Start to befriending her friends, even let them make fun of you sometimes, let your girlfriend raise her voice for you, and wallah. You're gonna get your situation solved.
#9 Consult a professional
Suppose you have tried all methods to make your girlfriend comfortable enough to share her problems with you, but nothing eventually worked. And god forbid you're now doubting that she may have mental issues like acute depression or anxiety.
In this situation, you must take her to a professional counselor who can diagnose her symptoms and treat her accordingly. During this phase, you have to calm down your mind, keep patience and stand beside her.
Things you must avoid doing
- Never make fun of your girlfriend's problems, no matter how silly they are. Making fun of her problems means that you're insulting her emotional capability. If you do this by any chance, apologize immediately.
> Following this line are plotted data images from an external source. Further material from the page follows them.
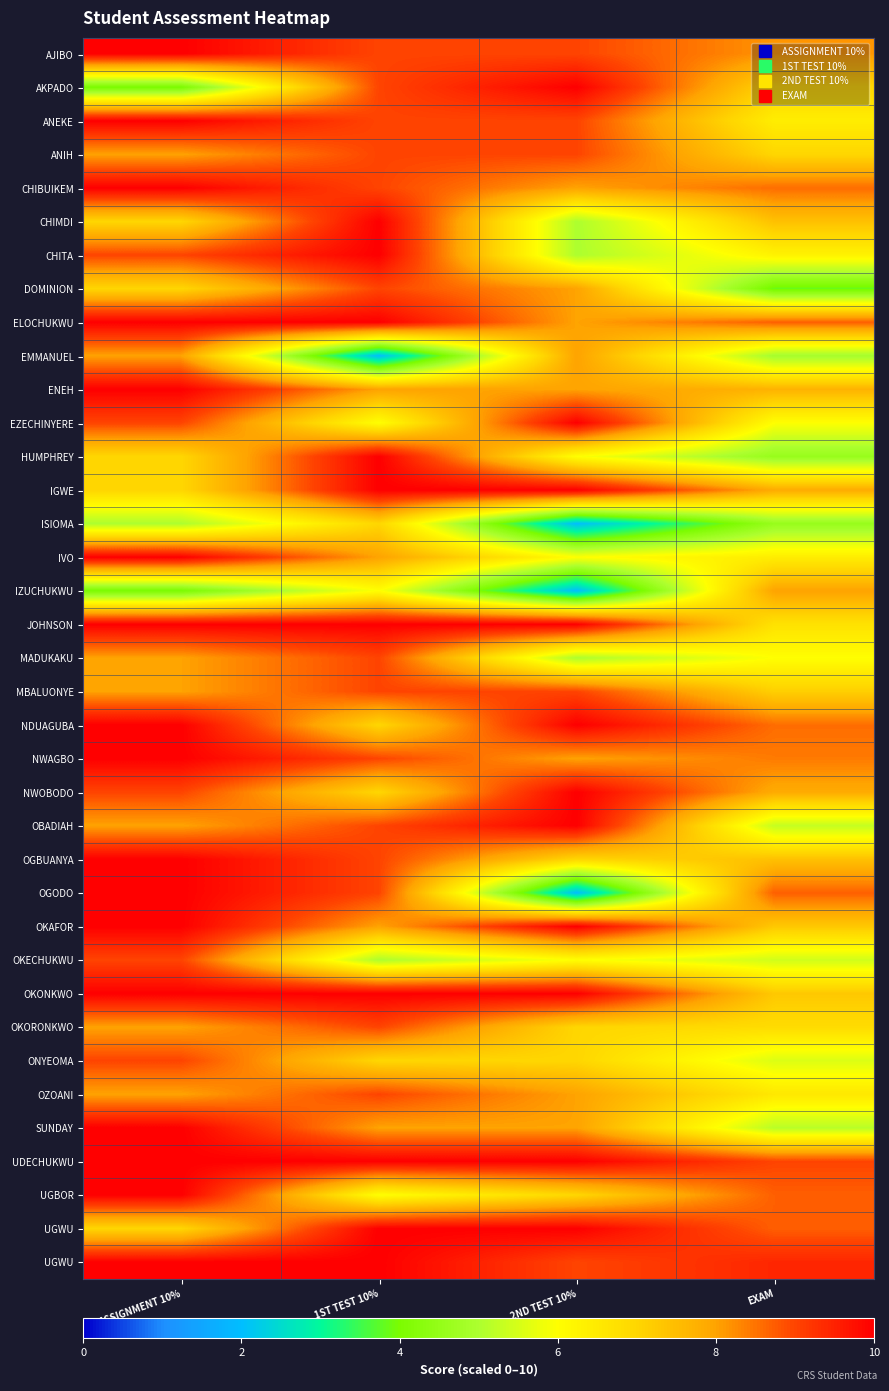

What is the maximum value shown in the chart?

10.0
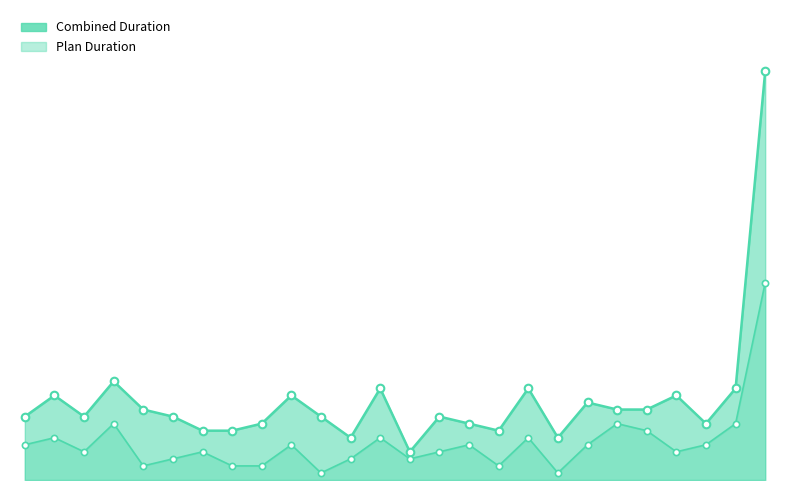

Approximately how many times larger is the value at Activity 25 compared to Activity 11?

8.0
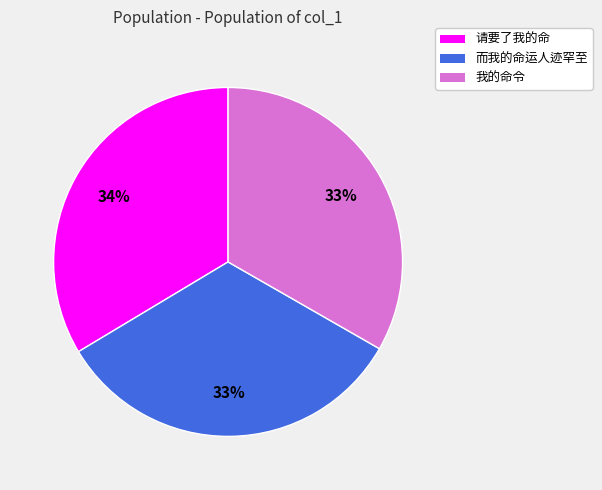

The 我的命令 slice represents 39% of the pie. True or false?

False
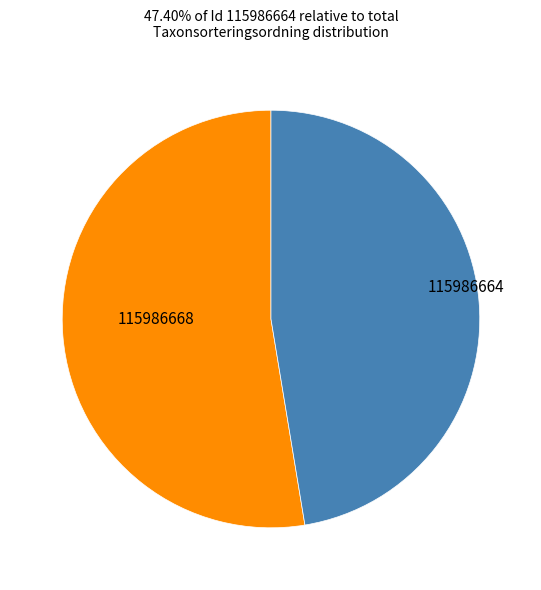

How many segments does this pie chart have?

2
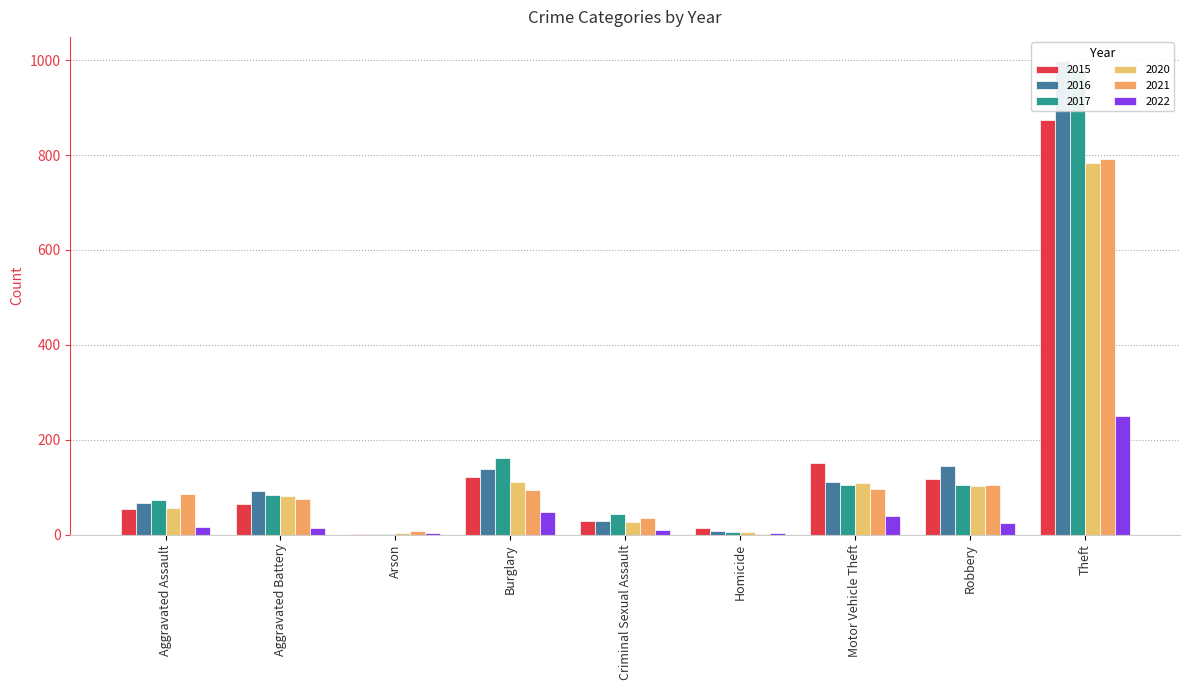

Between Aggravated Battery and Burglary, which series saw the biggest shift?

2017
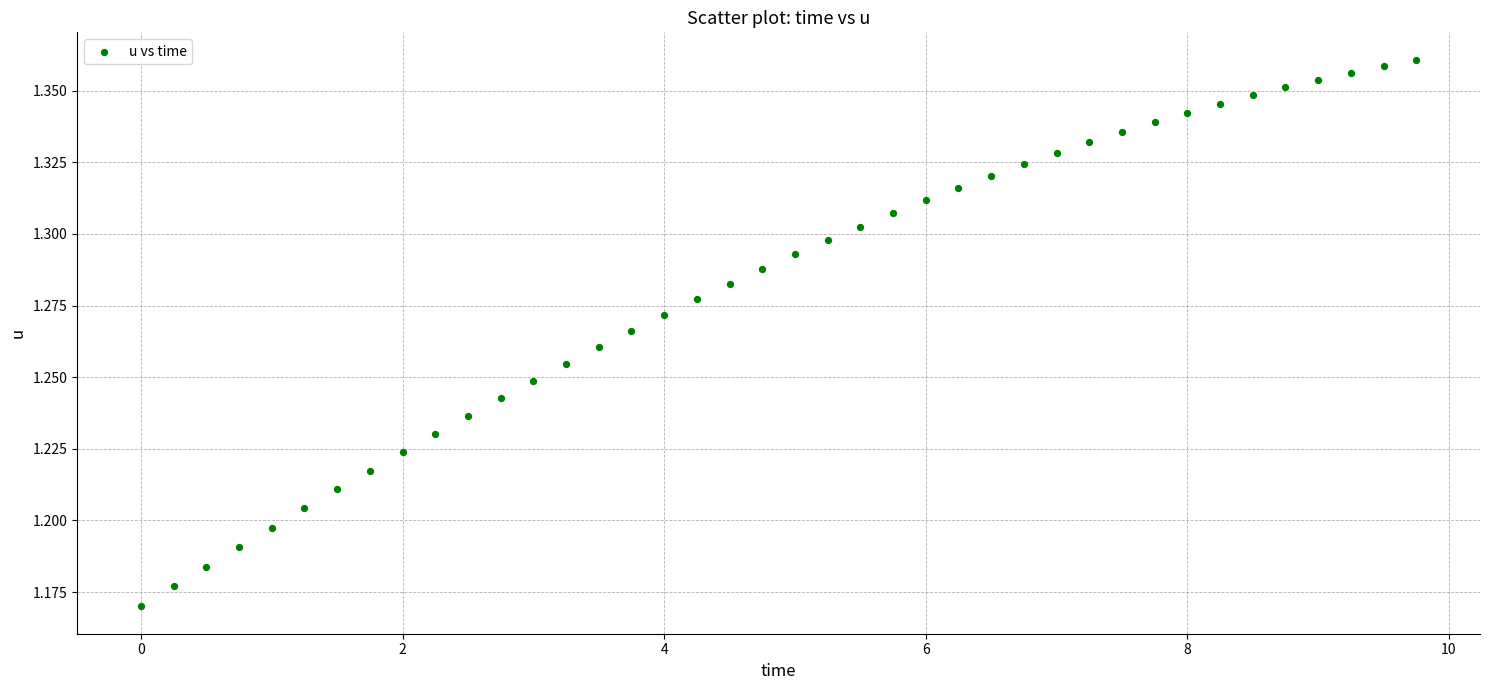

What is the range of X values (max minus min)?

9.8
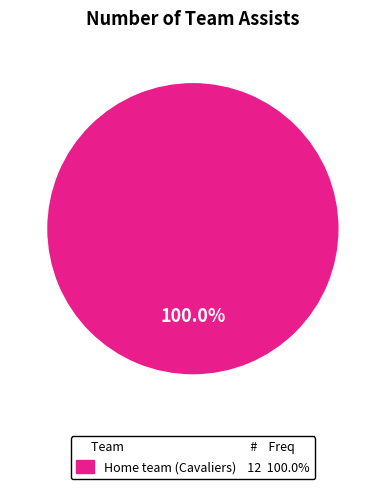

Is there a majority slice in this chart?

Yes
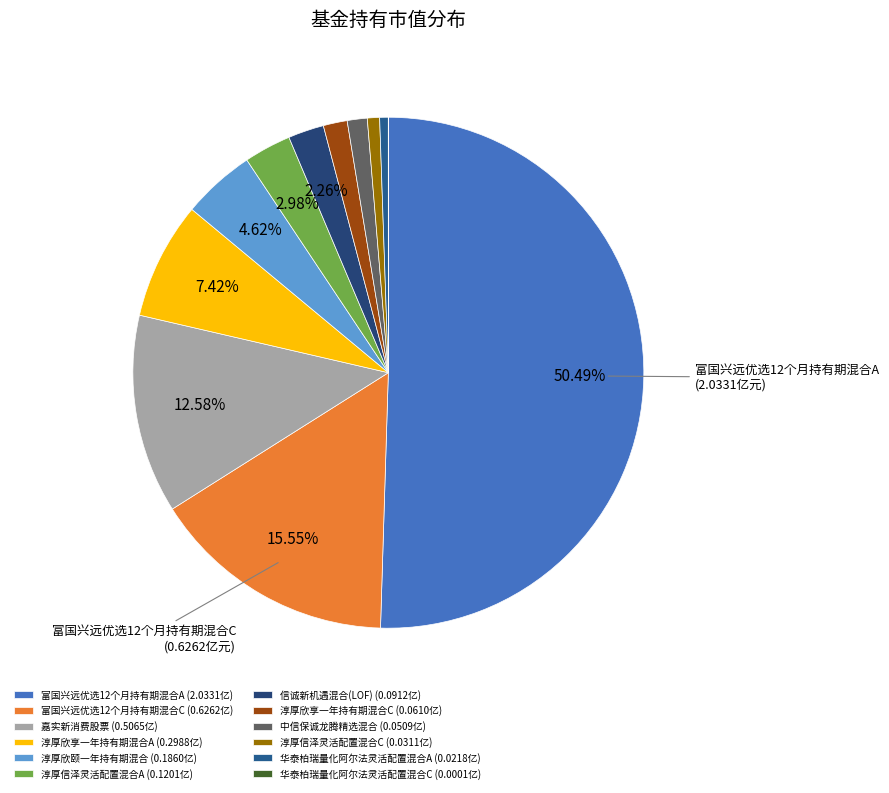

How many slices are in this pie chart?

12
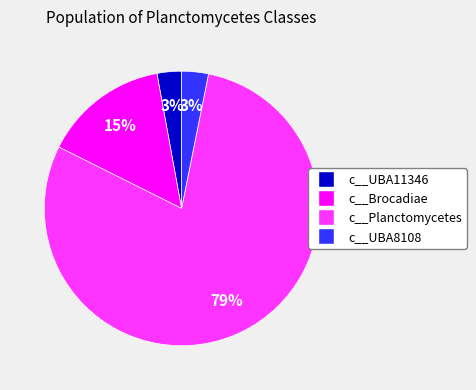

To the nearest percent, what is the difference between the largest and smallest slice percentages?

76%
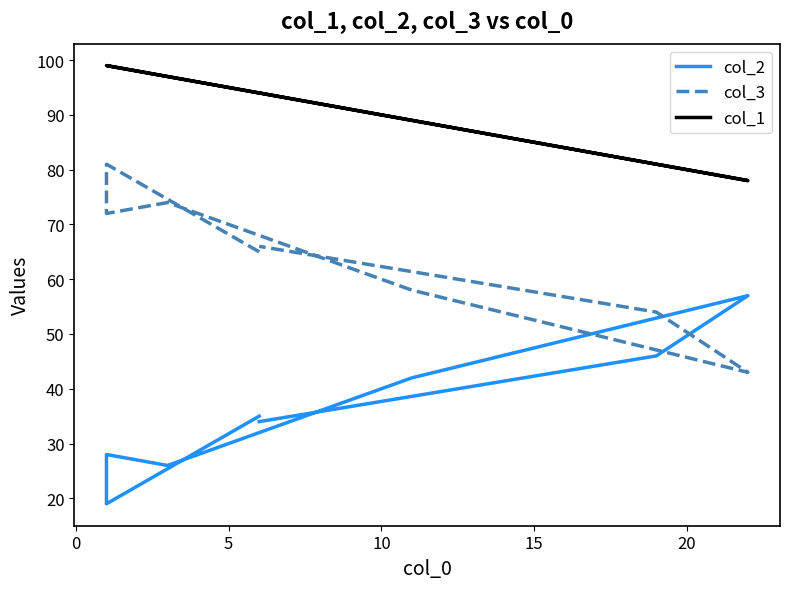

True or false: col_1 and col_2 cross at least once.

False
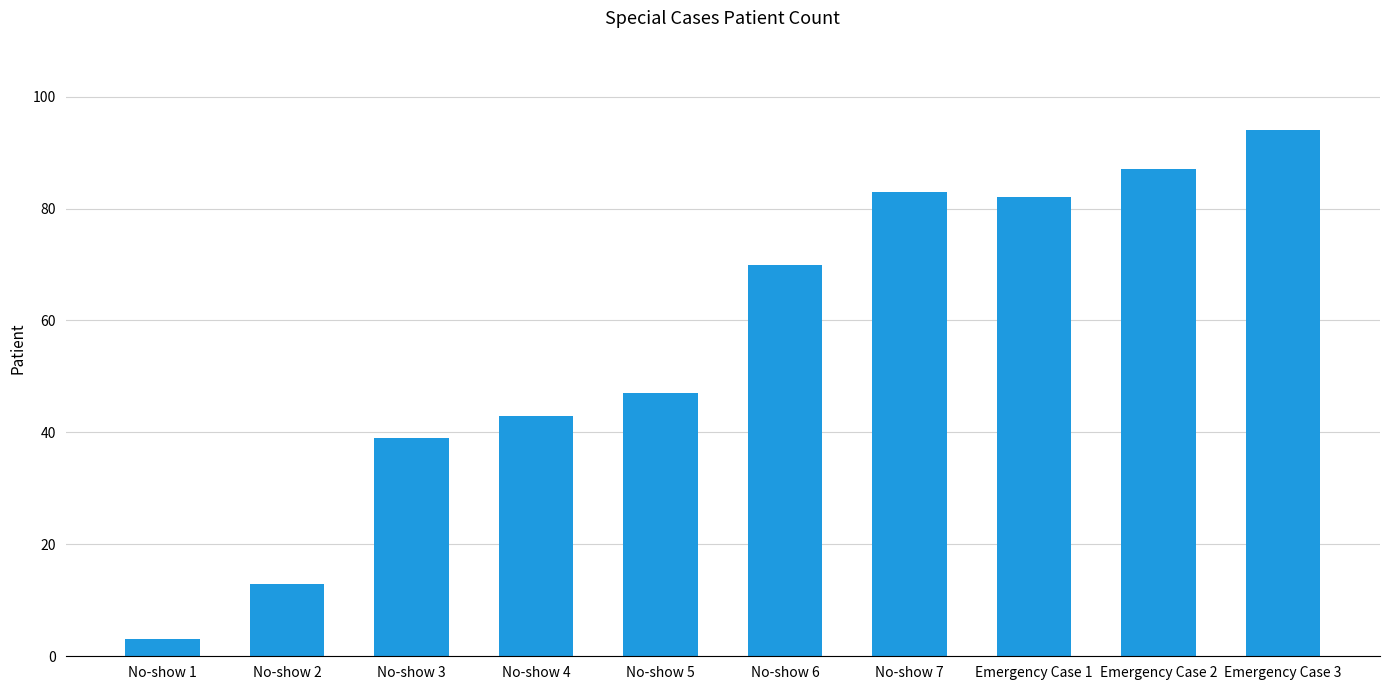

Which label corresponds to the smallest value in the chart?

No-show 1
Otherwise, she won't ever be sharing her issues.
- Don't ever overreact, no matter how much her problems have started bothering you. Your overreaction may create uncomfortable weather between you too. And due to this, she will hesitate a lot before sharing her problems again.
- Don't interfere in her personal affairs if she doesn't like it. If she doesn't wanna share something and tags this problem as a personal one, don't further insist on her telling you about that matter.
- Don't try to control your girlfriend. You can listen to her problems, put your gentle opinion and make viable suggestions. But never try to enforce your decision on her. Never dictate her to this, or do that. Rather let her make the decisions. It's gonna help to increase her respect towards you.
- Never make yourself always available for your girlfriend. Because this way, you will lose your present value, and your girlfriend may start taking you for granted.
So, after going through this blog, hopefully, you have understood how you can actually find out the reasons behind your girlfriend's not sharing her problems.
According to your situation, I hope you will be successfully implementing the way-outs I mentioned.
Finally, I would suggest never losing the grip on your personality, no matter how desperate you become from the inside. And if the situation goes totally out of your hand, and starts affecting your life, be ready to even leave her alone and get over this relationship. Learn to love yourself first. Happy dating.